(Beginning of Document passage)
- Born: Ann Arbor, Michigan, United States
- Genres: Rock, garage rock, rock and roll, soul, blue-eyed soul
- Occupations: Musician, songwriter, producer
- Instruments: Vocals, guitar
- Years active: 1962–present
- Labels: A2 Records, American Ruse Records, Career Records, Easy Action, Schoolkids, Revenge Records, Rouge Records
- Website: Official Website

= Scott Morgan (musician) =

American rock and roll and soul musician

Scott Morgan is an American rock and roll and soul musician, most known for his work with the Sonic's Rendezvous Band, the Rationals, The Solution as well as his solo work.

He was born in Ann Arbor, Michigan, United States.
(End of Document passage)
(Beginning of Entries supplied)
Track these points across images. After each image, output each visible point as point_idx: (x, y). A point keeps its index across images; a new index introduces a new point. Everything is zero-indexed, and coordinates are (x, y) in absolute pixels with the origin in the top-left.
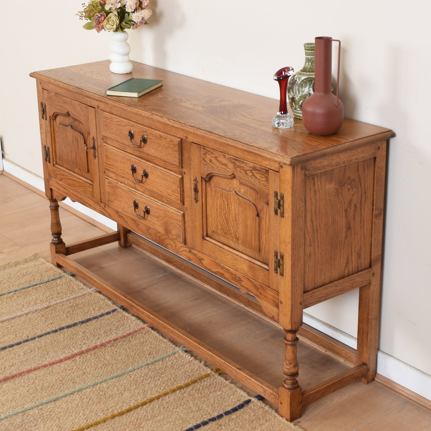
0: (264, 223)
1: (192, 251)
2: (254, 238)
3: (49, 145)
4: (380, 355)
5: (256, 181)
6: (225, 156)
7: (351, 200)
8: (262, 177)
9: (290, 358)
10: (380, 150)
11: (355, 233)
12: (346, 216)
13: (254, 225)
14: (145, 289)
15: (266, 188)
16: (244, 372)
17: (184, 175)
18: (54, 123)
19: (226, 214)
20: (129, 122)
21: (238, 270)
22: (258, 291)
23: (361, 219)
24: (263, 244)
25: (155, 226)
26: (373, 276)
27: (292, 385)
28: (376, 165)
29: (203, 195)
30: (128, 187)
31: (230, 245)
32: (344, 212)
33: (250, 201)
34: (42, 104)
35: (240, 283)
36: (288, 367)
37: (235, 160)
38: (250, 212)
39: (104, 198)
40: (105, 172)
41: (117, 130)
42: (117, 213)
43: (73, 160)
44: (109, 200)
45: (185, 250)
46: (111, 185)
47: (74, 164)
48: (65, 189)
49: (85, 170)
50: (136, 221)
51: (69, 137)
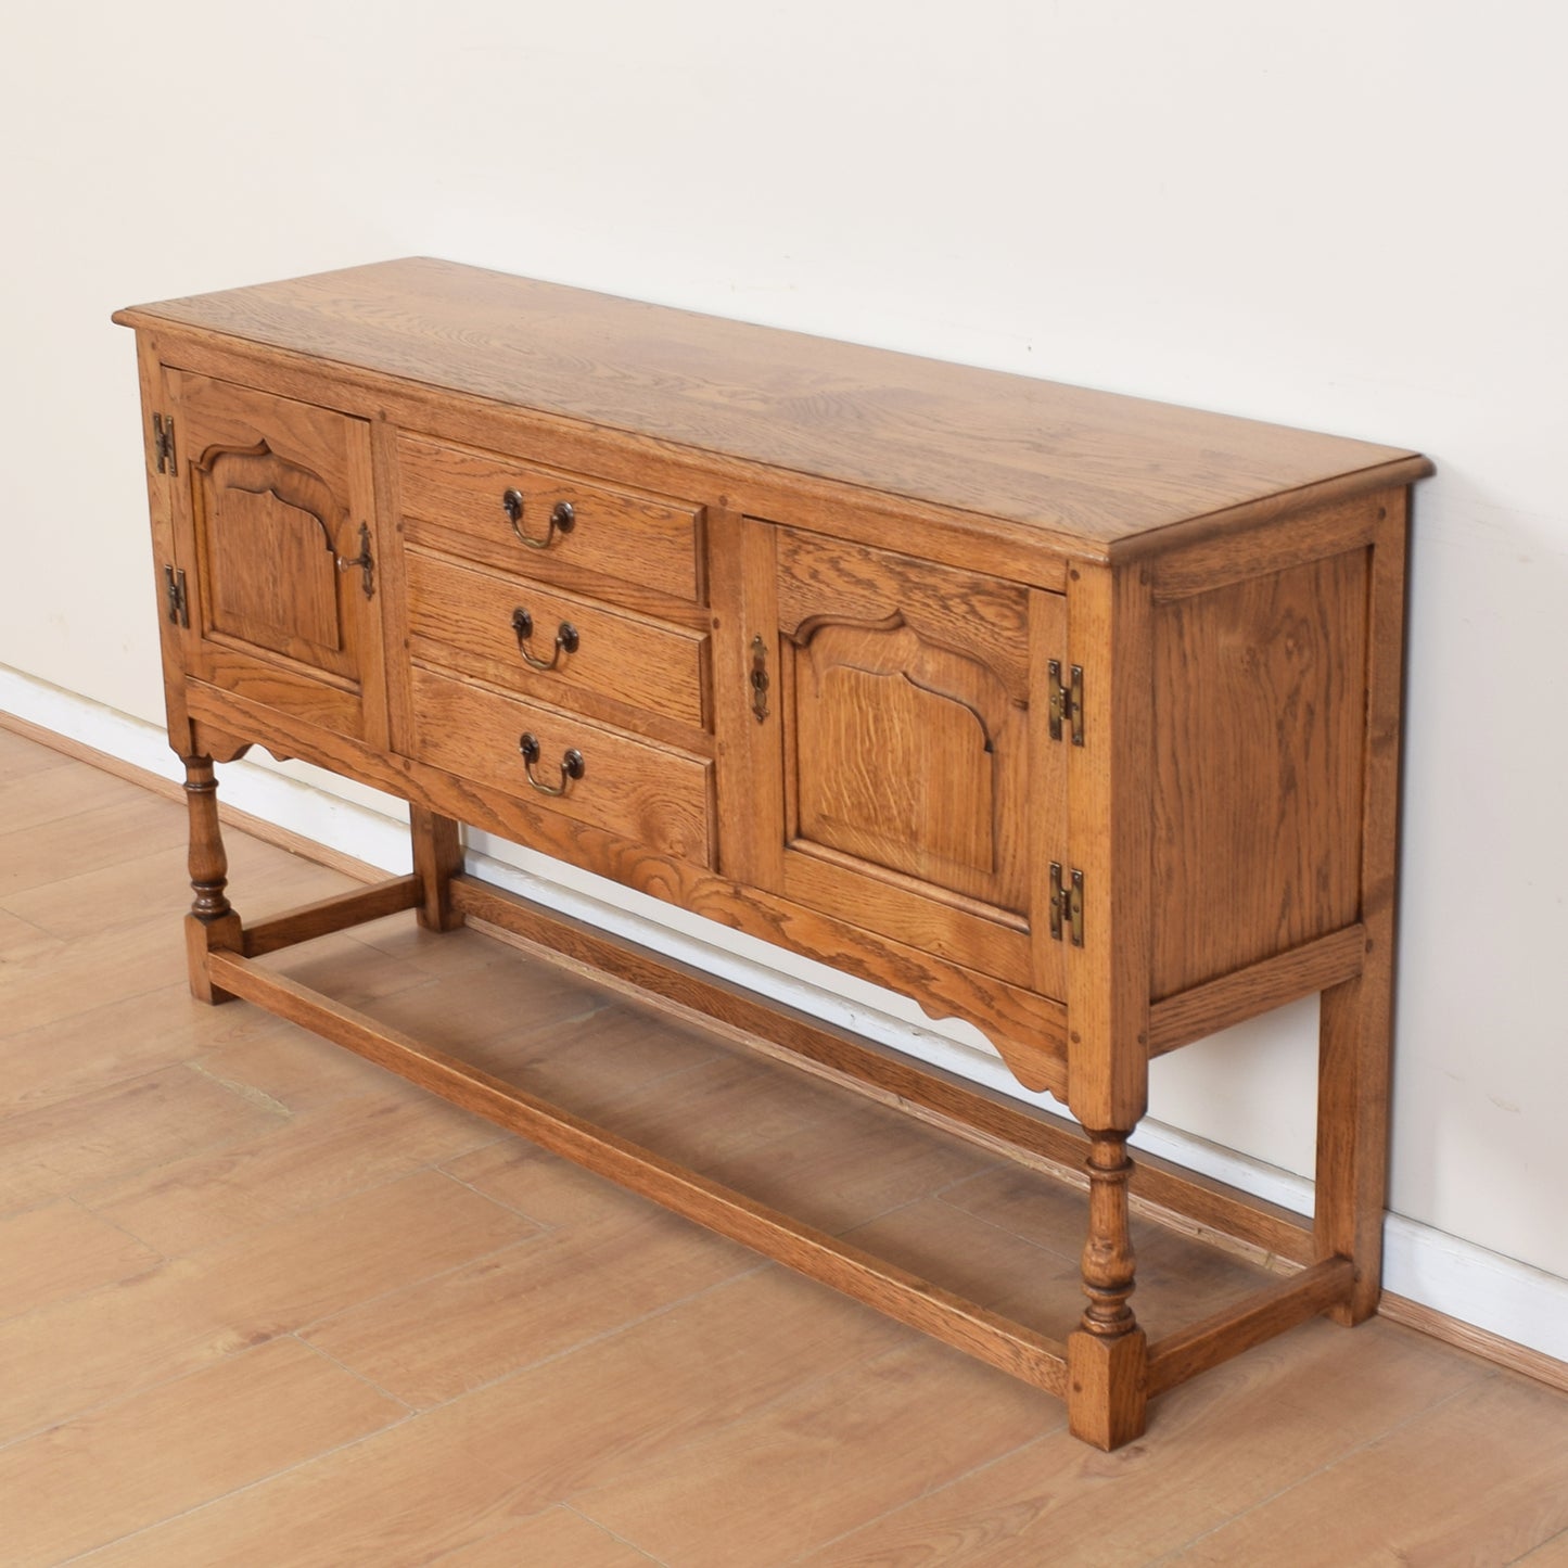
0: (1011, 775)
1: (745, 892)
2: (974, 828)
3: (186, 562)
4: (1392, 1226)
5: (983, 630)
6: (868, 553)
7: (1297, 690)
8: (1005, 617)
9: (1108, 1227)
10: (1387, 519)
11: (1309, 803)
12: (1280, 742)
13: (975, 782)
14: (540, 1061)
15: (1017, 652)
16: (938, 1296)
17: (714, 633)
18: (207, 483)
19: (870, 751)
20: (505, 460)
21: (914, 941)
22: (992, 1008)
23: (1327, 754)
24: (1006, 843)
25: (605, 817)
26: (1367, 951)
27: (1115, 1321)
28: (1374, 572)
29: (785, 694)
30: (498, 689)
31: (887, 861)
32: (1274, 729)
33: (960, 702)
34: (158, 419)
35: (924, 984)
36: (1102, 1261)
37: (905, 564)
38: (962, 738)
39: (403, 738)
40: (406, 644)
41: (459, 492)
42: (454, 785)
43: (281, 612)
44: (424, 742)
45: (718, 893)
46: (432, 688)
47: (283, 624)
48: (249, 715)
49: (329, 643)
50: (526, 808)
51: (268, 528)
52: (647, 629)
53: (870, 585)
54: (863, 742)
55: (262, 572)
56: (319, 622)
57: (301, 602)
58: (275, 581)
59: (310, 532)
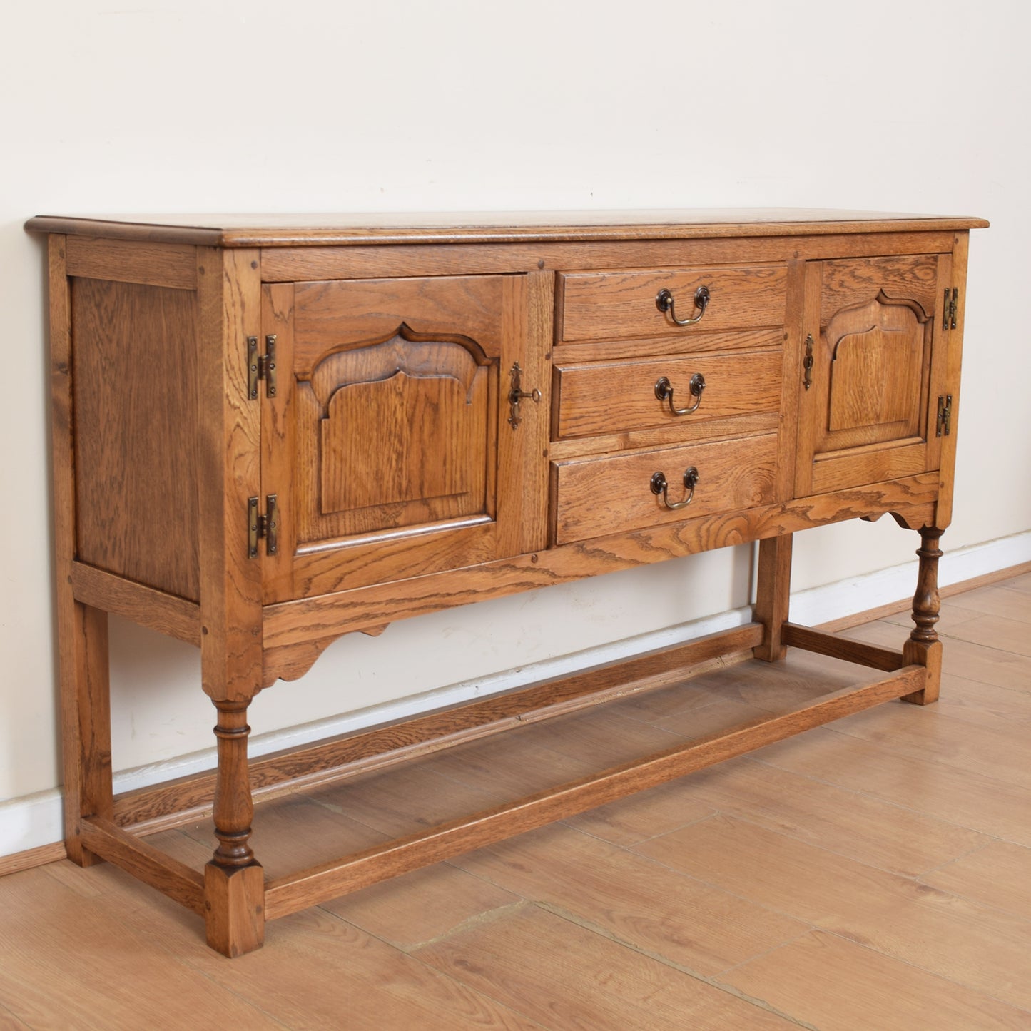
1: (789, 506)
3: (278, 484)
5: (918, 285)
6: (869, 261)
15: (932, 291)
17: (784, 344)
19: (860, 380)
20: (657, 270)
21: (875, 480)
22: (909, 493)
24: (913, 400)
33: (901, 331)
35: (879, 501)
37: (886, 261)
39: (533, 537)
40: (545, 453)
41: (618, 306)
42: (578, 552)
43: (404, 483)
44: (566, 525)
45: (772, 516)
46: (578, 476)
47: (406, 494)
48: (354, 605)
49: (462, 489)
50: (639, 534)
51: (395, 408)
52: (750, 356)
53: (869, 279)
54: (857, 375)
55: (383, 454)
56: (451, 474)
57: (433, 464)
58: (400, 455)
59: (448, 394)
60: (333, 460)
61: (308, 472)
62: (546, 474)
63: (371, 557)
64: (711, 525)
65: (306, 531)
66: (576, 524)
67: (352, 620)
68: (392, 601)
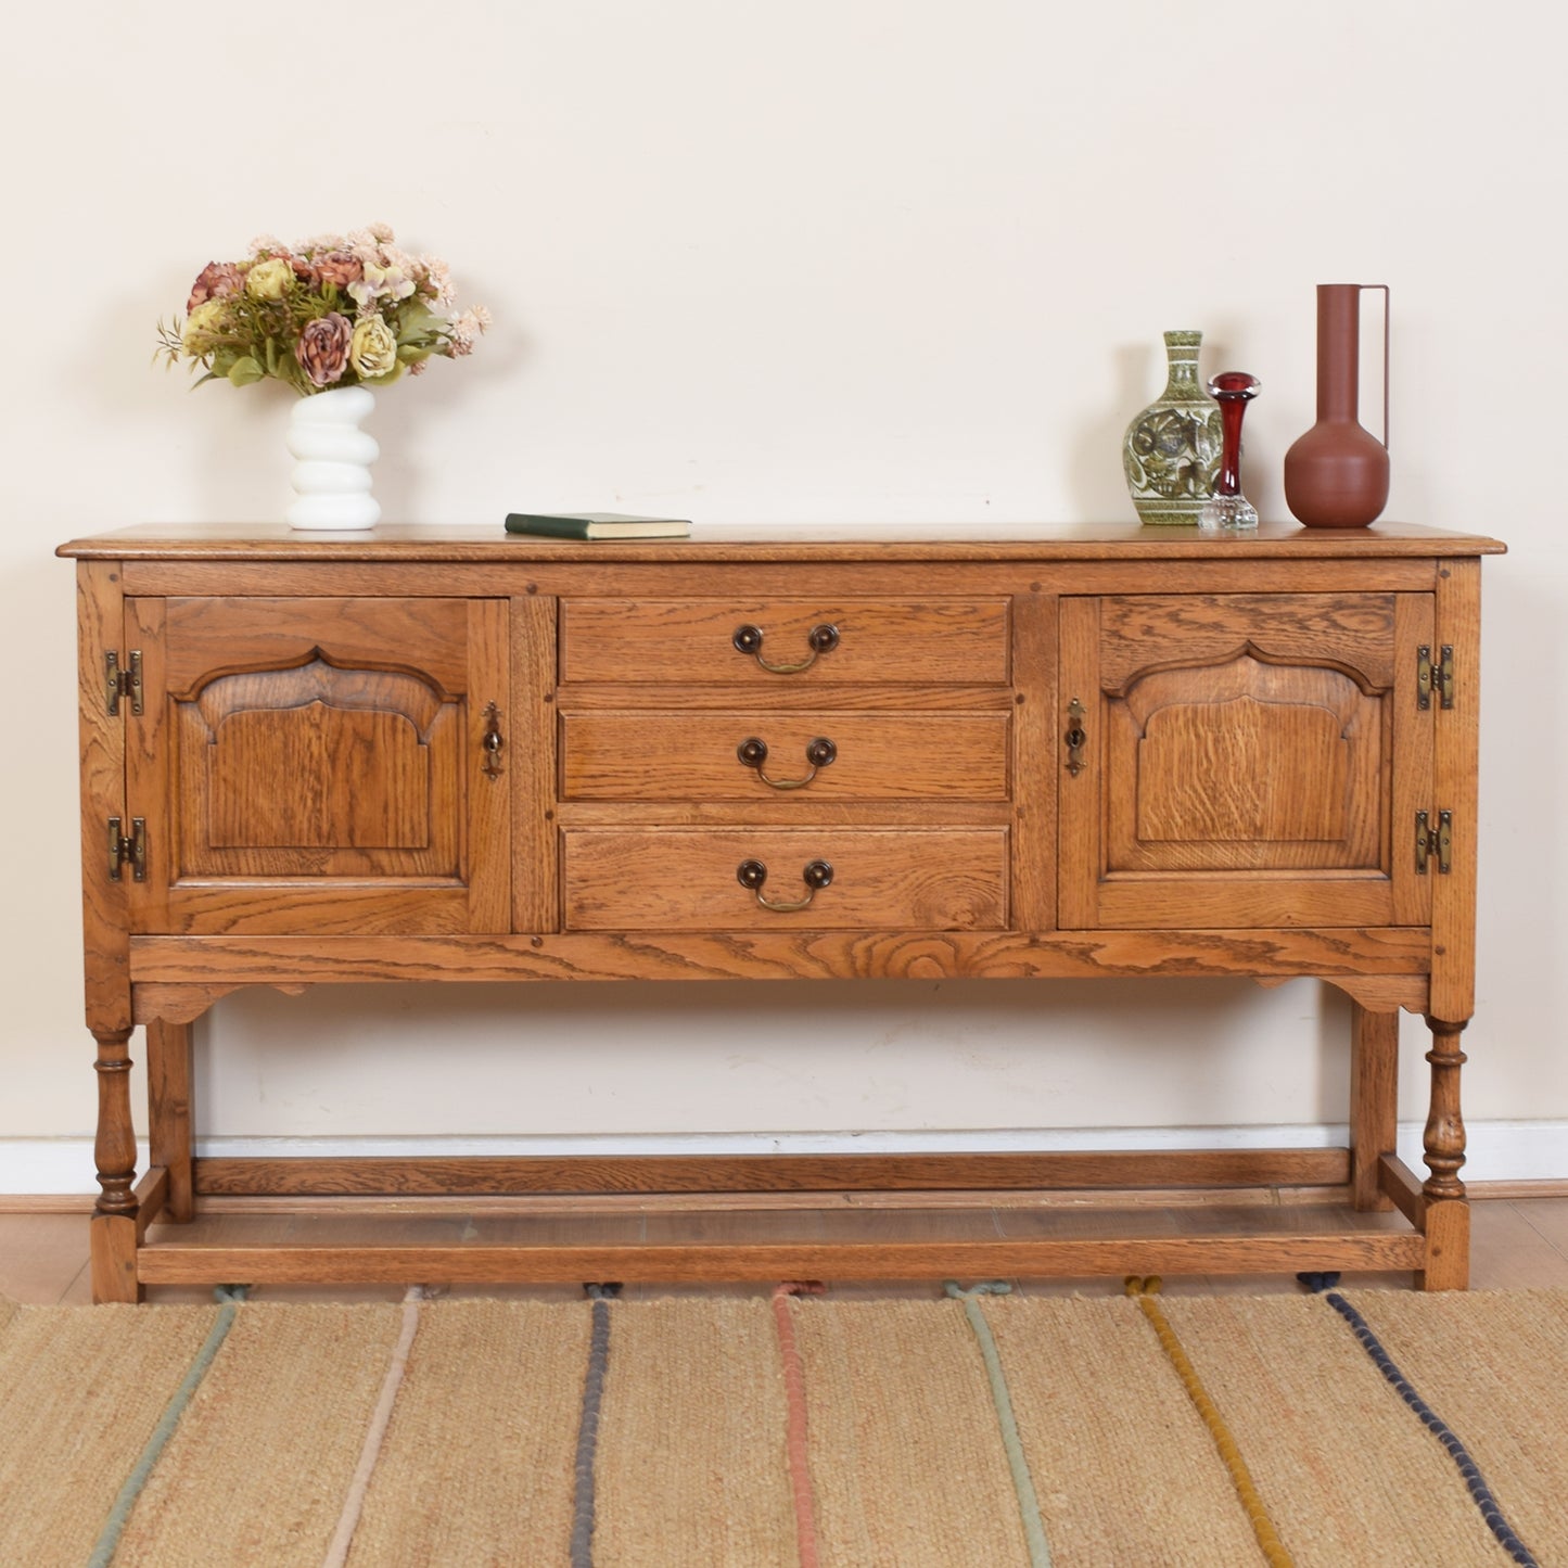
0: (1363, 754)
1: (1043, 938)
2: (1328, 807)
3: (147, 808)
5: (1346, 638)
6: (1215, 600)
8: (1368, 622)
13: (1332, 767)
15: (1383, 648)
17: (1017, 709)
18: (187, 715)
19: (1208, 771)
20: (736, 599)
21: (1257, 923)
22: (1348, 953)
24: (1358, 812)
30: (702, 828)
31: (1216, 864)
33: (1311, 705)
34: (112, 657)
35: (1271, 957)
37: (1257, 601)
38: (1316, 733)
39: (533, 914)
40: (549, 815)
41: (663, 642)
42: (615, 944)
43: (325, 827)
44: (581, 908)
45: (1008, 948)
46: (599, 848)
47: (329, 839)
48: (254, 953)
49: (413, 842)
50: (730, 938)
51: (310, 741)
52: (935, 720)
53: (1217, 626)
54: (1200, 764)
55: (294, 791)
56: (396, 823)
57: (365, 809)
58: (317, 795)
59: (388, 732)
60: (222, 789)
61: (194, 801)
62: (553, 840)
63: (274, 904)
64: (875, 943)
65: (194, 863)
66: (600, 907)
67: (251, 970)
68: (309, 958)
(End of Entries supplied)
→ **Problem to solve**:
Pick up the Scott Morgan biography at its final sentence and keep writing it.

→ **Answer to the exercise**:
==Recording career==
===The Rationals===

Morgan's first band was The Rationals. In the early years the band went through several lineup changes but in the end, the lineup consisted of Scott Morgan (guitars and vocals), Steve Correll (guitars), Terry Trabandt (bass guitar) and Bill Figg (drums). The band started out playing instrumental blues and surf-inspired music but in 1964 the band played a cover of Barrett Strong's "Money", which was noticed by manager Jeep Holland. The band soon started to record their music and started touring. In 1968 the MC5 opened for the band when the Five were recording their debut live LP. By the late 60's there was tension building within the band and both Iggy Pop and Scott Asheton were considered as replacements for drummer Bill Figg, and Terry Trabandt was supposedly considering leaving the band. In 1969 the band recorded their self-titled LP which was released in 1970. After an argument at the Embassy Hotel Lounge in Windsor, Ontario, the band finally decided to break up. Morgan then briefly regrouped with a band called Guardian Angel with his brother David on drums and Wayne "Tex" Gabriel on guitar.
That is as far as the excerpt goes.